Os chapéus coloridos colocados sobre os bancos da igreja balançaram durante toda a missa e a presença congadeira-moçambiqueira também se fez presente neles. Ver as crianças batendo com as manguaras no chão, para marcar que aquele território também lhes pertence e encarando, com toda seriedade necessária, as câmeras de celulares que os filmava, promoveu mais que esperança, mas a concretude de que o amanhã vai seguir.

Quando a transmissão terminou e os moçambiqueiros não estavam mais online, houve a queima de fogos na porta da igreja, com os capitães cantando “se a morte não me matar, tamborim, se a terra não me comer, tamborim, ai ai ai, tamborim, para o ano eu voltarei, tamborim”. Algo indescritível. Todos os elementos da festa estiveram presentes. Fogo, água, círculos, encruzilhadas, o mito da santa, músicas, passos e as memórias da escravidão e da liberdade, cantadas e reatualizadas no tempo presente.

O controle da festa, do tempo festivo e das narrativas que vão de encontro ao fazer lembrar, mesmo que em apenas um dia, demonstraram que a relação dos congadeiros-moçambiqueiros com o espaço público e sagrado, de tomar as ruas da cidade por 92 anos consecutivos, se manteve presente em 2020.

Ao utilizar as conexões e usos tecnológicos para aproximar, os congadeiros-moçambiqueiros escolheram o que seria visto/divulgado e o que seria secreto/ guardado. O que mais foi mostrado foram as resistências em meio às dores e sofrimentos, pela ausência física de muitos que não estiveram ali, mas que se conectaram via rádio e internet para acompanhar os festejos.

As marcas do passado permanecem, a pandemia escancara ainda mais as desigualdades sociais e raciais, com o racismo brasileiro sendo ainda mais noticiado. Mas, as formas de resistir ganharam novos contornos e a festa aconteceu. Com choros, tristezas, surpresas, emoções, redes sociais, instantâneos e conectados. Nas ausências, nos silêncios e nos distanciamentos, outros sentidos foram produzidos pelos congadeiros-moçambiqueiros.

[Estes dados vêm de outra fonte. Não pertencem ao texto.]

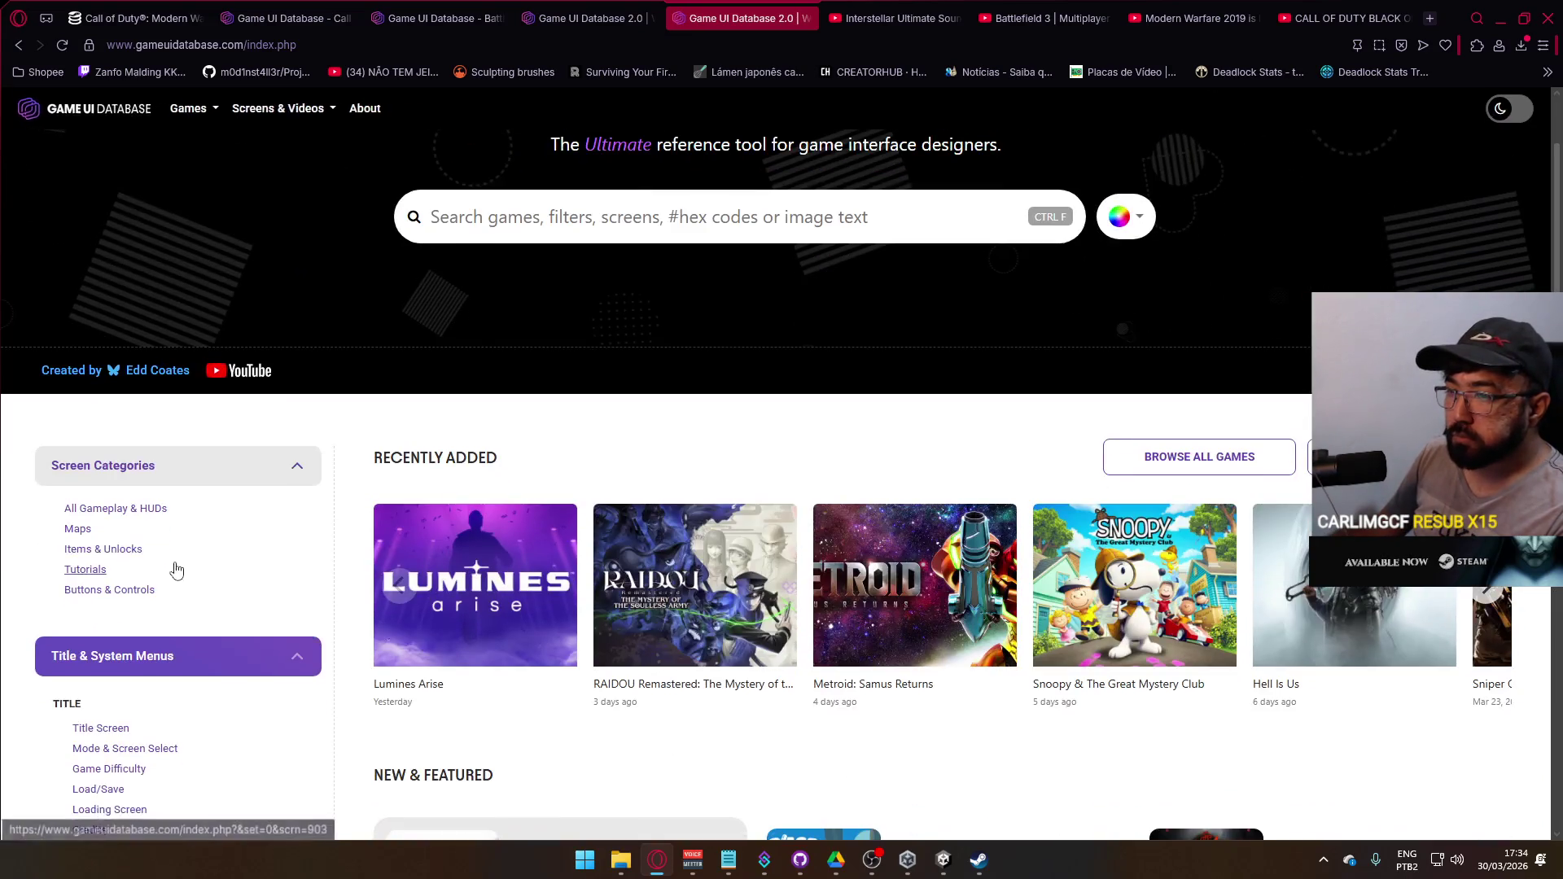
scroll(269, 537, "down", 9)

No mesmo fim de semana da festa em Piedade, os primeiros protestos antirracistas e antifascistas tomaram as ruas dos Estados Unidos, após a morte violenta de George Floyd. Conectados às pautas internacionais, os moçambiqueiros encerraram a Missa Afro cantando músicas entoadas pelos movimentos negros e cantores(as) negras, como o samba enredo da Tuiuti de 2018, questionando “meu Deus, meu Deus, está extinta a escravidão?” 

Como pesquisadora branca da festa há quase dez anos, tive que lidar com o medo do contágio – além de distribuir máscara e álcool em gel – para viver a experiência que transcende esse texto. Em maio de 2018, o Brasil vivia uma greve de caminhoneiros que não impediu a festa de acontecer. Em maio de 2020, uma pandemia também não impediu que a festa ocorresse. A força do Rosário não tem tese/texto/filme/ciência que explique. É apenas sentir a força da resistência, das lembranças e das importantes lutas antirracistas do tempo presente.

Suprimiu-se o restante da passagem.